### What you need to do
From the data below, set down exactly the lines between the one holding "left shoulder: (856, 707)" and the one holding "left knee: (1155, 1347)", inclusive, and no others.

### Record excerpts
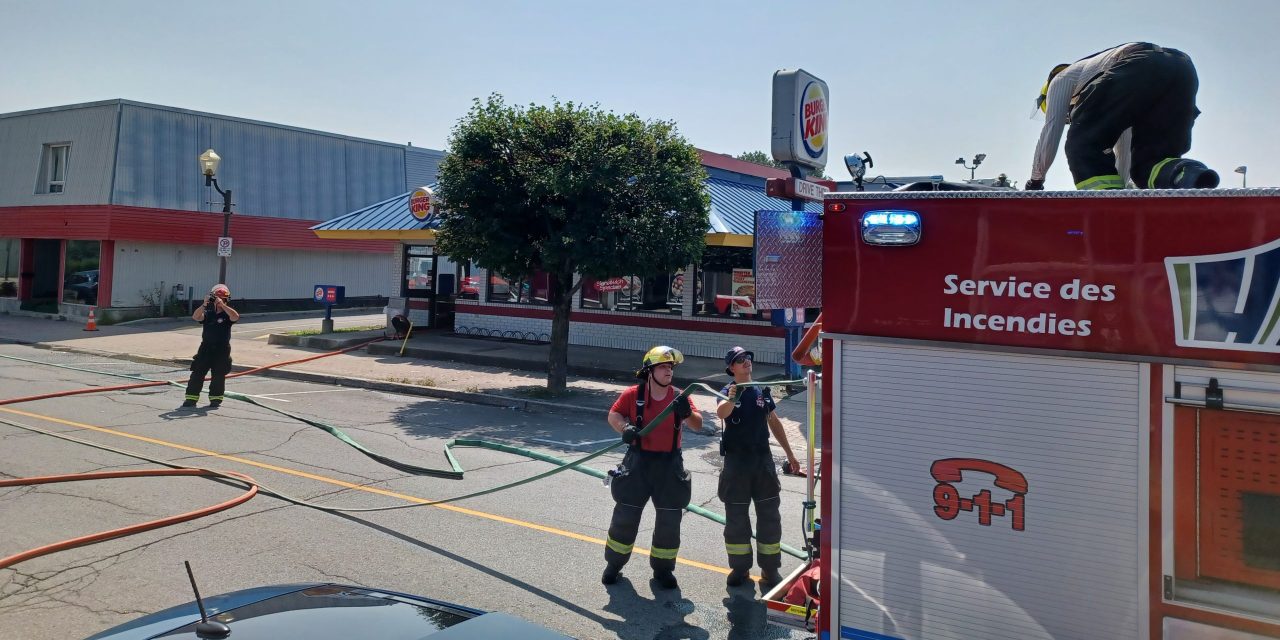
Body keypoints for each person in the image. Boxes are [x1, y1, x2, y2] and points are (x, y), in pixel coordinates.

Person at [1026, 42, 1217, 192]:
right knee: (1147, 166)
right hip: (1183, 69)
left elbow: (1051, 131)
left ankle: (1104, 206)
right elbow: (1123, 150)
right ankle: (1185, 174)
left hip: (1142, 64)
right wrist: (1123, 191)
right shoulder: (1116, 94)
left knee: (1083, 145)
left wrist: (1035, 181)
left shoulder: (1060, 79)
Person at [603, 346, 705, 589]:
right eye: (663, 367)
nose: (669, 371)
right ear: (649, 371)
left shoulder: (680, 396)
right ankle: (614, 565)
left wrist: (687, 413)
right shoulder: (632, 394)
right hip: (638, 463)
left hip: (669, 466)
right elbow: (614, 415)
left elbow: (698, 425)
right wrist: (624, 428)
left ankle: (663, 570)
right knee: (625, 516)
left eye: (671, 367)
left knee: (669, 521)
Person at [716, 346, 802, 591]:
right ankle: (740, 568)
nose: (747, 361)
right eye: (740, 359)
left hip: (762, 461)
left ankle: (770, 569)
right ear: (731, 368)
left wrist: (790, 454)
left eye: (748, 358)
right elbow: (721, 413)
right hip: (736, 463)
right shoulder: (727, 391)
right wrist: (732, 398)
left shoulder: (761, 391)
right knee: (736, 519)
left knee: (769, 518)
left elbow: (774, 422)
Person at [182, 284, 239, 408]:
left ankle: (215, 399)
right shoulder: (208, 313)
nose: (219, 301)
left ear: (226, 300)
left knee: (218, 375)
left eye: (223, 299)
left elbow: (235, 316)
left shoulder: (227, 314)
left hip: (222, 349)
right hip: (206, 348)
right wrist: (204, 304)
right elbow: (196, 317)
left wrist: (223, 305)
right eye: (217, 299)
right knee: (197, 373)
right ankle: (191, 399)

--

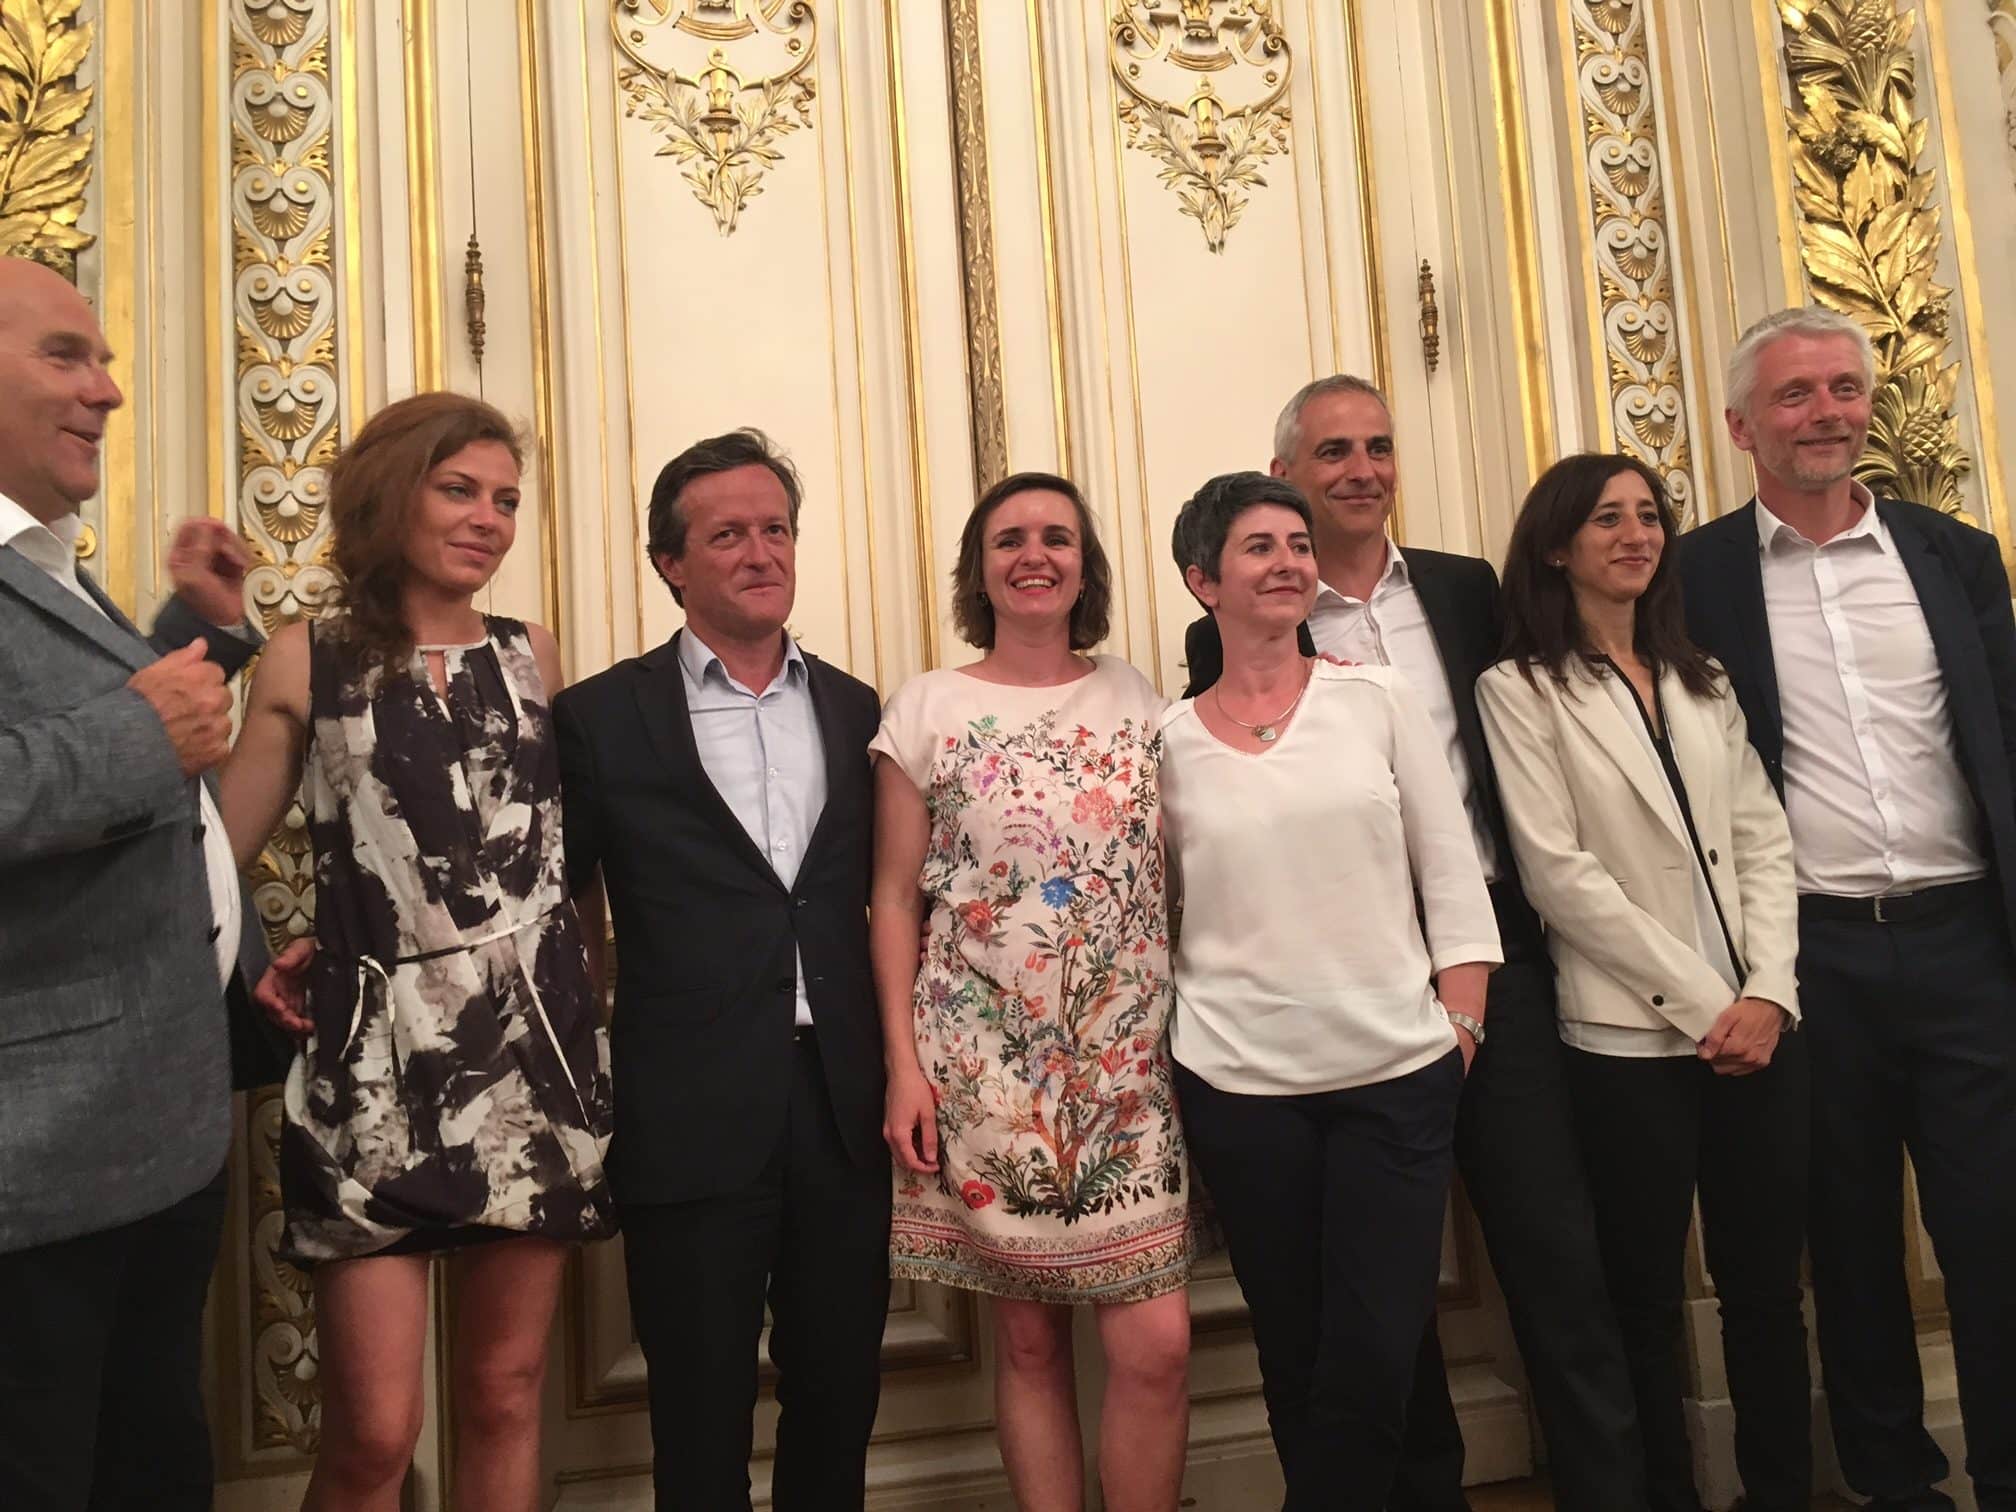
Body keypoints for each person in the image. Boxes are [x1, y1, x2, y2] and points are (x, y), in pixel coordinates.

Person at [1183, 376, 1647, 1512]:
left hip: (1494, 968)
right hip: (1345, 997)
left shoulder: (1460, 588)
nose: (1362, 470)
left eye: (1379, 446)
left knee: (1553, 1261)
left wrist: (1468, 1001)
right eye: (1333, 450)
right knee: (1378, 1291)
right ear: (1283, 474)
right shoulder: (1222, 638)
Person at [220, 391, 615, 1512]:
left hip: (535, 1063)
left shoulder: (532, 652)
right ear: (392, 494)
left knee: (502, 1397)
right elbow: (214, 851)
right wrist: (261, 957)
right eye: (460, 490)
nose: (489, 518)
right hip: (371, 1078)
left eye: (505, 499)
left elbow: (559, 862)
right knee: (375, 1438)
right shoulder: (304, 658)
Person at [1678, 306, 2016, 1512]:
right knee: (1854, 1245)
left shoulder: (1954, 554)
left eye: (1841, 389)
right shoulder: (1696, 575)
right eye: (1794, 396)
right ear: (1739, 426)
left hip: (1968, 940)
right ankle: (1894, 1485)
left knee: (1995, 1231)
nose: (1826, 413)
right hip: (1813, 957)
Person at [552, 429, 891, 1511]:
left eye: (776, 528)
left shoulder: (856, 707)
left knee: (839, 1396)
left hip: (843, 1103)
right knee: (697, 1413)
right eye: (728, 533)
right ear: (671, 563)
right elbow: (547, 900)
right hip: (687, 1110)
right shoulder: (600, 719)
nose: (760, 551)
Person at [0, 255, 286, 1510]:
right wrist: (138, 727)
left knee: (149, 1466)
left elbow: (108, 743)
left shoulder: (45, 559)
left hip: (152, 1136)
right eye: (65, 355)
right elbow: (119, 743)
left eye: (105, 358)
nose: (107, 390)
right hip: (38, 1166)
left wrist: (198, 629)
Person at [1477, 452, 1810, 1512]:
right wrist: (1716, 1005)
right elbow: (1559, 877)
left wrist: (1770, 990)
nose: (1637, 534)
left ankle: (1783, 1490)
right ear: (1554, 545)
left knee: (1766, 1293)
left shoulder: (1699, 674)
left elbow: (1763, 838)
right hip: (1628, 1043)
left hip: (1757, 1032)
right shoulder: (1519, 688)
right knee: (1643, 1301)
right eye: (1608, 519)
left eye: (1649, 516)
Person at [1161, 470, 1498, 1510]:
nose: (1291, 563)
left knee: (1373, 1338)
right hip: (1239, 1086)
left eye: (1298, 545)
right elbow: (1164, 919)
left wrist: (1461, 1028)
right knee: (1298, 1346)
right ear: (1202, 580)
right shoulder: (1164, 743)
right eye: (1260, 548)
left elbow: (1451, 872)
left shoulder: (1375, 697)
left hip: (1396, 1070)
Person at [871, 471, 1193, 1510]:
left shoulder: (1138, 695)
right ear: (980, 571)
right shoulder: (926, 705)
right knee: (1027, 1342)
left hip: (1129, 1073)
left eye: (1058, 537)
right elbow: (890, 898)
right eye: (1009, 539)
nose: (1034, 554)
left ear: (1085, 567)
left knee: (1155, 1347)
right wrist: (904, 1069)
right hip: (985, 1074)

==

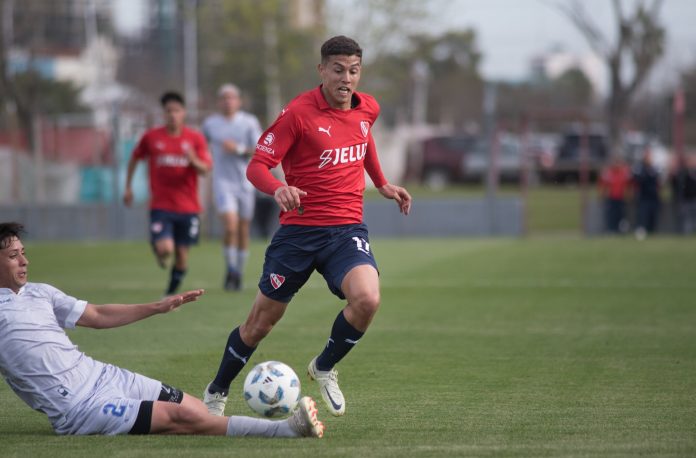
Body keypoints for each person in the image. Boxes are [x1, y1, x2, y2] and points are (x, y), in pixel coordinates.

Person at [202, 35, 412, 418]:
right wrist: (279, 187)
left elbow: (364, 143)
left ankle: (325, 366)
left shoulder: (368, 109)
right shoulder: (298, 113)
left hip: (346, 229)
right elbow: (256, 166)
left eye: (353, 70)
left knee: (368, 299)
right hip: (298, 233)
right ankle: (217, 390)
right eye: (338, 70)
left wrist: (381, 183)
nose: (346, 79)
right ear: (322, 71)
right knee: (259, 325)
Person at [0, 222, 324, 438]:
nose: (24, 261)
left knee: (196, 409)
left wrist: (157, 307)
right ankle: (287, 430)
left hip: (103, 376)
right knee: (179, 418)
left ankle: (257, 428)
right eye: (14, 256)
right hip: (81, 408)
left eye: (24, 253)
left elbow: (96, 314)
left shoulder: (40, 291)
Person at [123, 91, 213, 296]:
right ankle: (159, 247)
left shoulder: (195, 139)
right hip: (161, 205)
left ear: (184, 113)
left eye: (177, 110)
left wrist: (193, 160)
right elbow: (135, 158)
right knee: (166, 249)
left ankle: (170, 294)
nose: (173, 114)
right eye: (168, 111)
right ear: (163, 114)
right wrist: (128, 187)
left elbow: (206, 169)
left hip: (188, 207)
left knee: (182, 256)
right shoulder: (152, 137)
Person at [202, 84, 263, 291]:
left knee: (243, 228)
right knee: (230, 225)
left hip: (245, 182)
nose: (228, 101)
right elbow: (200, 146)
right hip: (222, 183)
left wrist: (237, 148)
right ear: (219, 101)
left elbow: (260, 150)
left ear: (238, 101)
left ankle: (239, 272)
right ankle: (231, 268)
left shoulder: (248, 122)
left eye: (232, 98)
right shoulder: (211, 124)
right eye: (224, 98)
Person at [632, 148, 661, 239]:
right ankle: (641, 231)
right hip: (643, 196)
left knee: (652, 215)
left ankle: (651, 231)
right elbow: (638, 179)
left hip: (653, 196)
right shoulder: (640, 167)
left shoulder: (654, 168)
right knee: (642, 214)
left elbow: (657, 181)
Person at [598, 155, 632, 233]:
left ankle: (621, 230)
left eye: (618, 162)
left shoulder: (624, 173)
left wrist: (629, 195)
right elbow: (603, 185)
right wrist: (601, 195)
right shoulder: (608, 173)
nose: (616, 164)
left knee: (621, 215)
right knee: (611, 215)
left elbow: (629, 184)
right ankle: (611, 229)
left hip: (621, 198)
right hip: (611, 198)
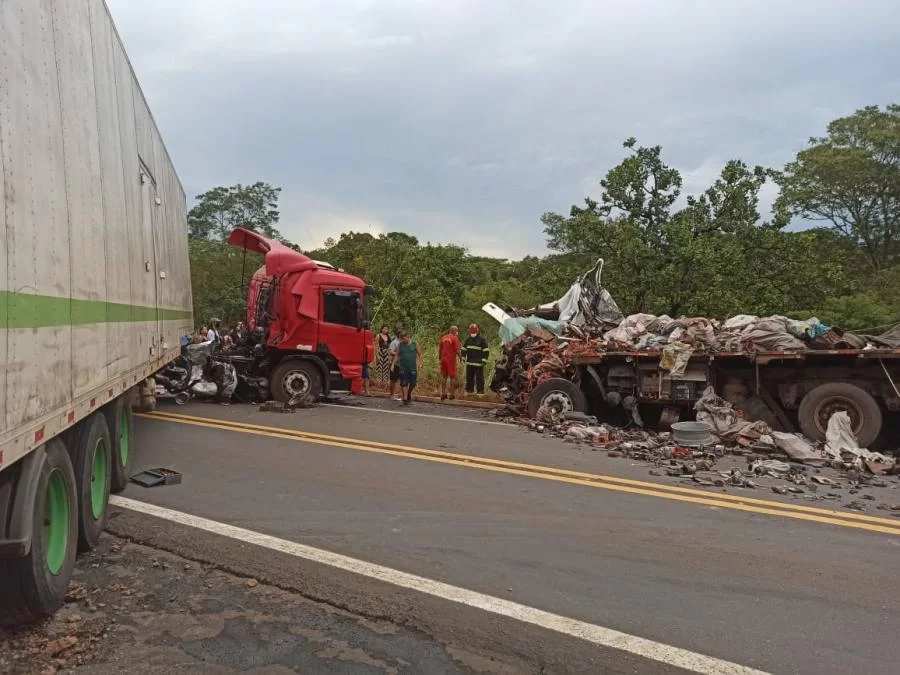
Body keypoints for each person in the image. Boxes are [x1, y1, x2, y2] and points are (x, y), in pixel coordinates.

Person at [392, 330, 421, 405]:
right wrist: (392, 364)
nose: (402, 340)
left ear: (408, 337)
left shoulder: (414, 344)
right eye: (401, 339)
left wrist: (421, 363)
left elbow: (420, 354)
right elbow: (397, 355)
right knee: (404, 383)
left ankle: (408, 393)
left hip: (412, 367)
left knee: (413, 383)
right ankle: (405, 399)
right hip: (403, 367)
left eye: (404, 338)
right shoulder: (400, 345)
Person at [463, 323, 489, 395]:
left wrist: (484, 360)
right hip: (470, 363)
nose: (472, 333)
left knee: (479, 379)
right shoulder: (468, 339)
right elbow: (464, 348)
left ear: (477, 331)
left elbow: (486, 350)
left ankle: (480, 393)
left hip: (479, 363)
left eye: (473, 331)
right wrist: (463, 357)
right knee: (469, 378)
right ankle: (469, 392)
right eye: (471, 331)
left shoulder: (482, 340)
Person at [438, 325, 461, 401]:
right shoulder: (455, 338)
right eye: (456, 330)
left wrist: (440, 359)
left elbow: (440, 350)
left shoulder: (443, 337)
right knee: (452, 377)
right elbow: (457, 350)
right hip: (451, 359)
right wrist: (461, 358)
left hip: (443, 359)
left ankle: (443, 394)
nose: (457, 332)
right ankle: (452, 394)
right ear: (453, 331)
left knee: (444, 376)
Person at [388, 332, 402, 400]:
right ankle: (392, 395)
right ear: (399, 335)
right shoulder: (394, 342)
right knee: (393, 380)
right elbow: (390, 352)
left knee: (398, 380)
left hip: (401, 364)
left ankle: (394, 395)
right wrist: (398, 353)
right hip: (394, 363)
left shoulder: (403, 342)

### Result of the task
left shoulder: (856, 707)
left knee: (839, 1396)
left hip: (843, 1103)
right knee: (697, 1413)
right eye: (728, 533)
right ear: (671, 563)
right elbow: (547, 900)
right hip: (687, 1110)
right shoulder: (600, 719)
nose: (760, 551)
Person at [0, 255, 286, 1510]:
right wrist: (138, 727)
left knee: (149, 1466)
left elbow: (108, 743)
left shoulder: (45, 559)
left hip: (152, 1136)
right eye: (65, 355)
right elbow: (119, 743)
left eye: (105, 358)
nose: (107, 390)
right hip: (38, 1166)
left wrist: (198, 629)
Person at [1477, 452, 1810, 1512]:
right wrist: (1716, 1005)
right elbow: (1559, 877)
left wrist: (1770, 990)
nose: (1637, 534)
left ankle: (1783, 1490)
right ear: (1554, 545)
left knee: (1766, 1293)
left shoulder: (1699, 674)
left elbow: (1763, 838)
right hip: (1628, 1043)
left hip: (1757, 1032)
right shoulder: (1519, 688)
right knee: (1643, 1301)
right eye: (1608, 519)
left eye: (1649, 516)
Person at [1161, 470, 1498, 1510]:
nose: (1291, 563)
left knee: (1373, 1338)
right hip: (1239, 1086)
left eye: (1298, 545)
right elbow: (1164, 919)
left wrist: (1461, 1028)
right knee: (1298, 1346)
right ear: (1202, 580)
right shoulder: (1164, 743)
right eye: (1260, 548)
left elbow: (1451, 872)
left shoulder: (1375, 697)
left hip: (1396, 1070)
Person at [871, 471, 1193, 1510]:
left shoulder: (1138, 695)
right ear: (980, 571)
right shoulder: (926, 705)
right knee: (1027, 1342)
left hip: (1129, 1073)
left eye: (1058, 537)
right elbow: (890, 898)
right eye: (1009, 539)
nose: (1034, 554)
left ear: (1085, 567)
left knee: (1155, 1347)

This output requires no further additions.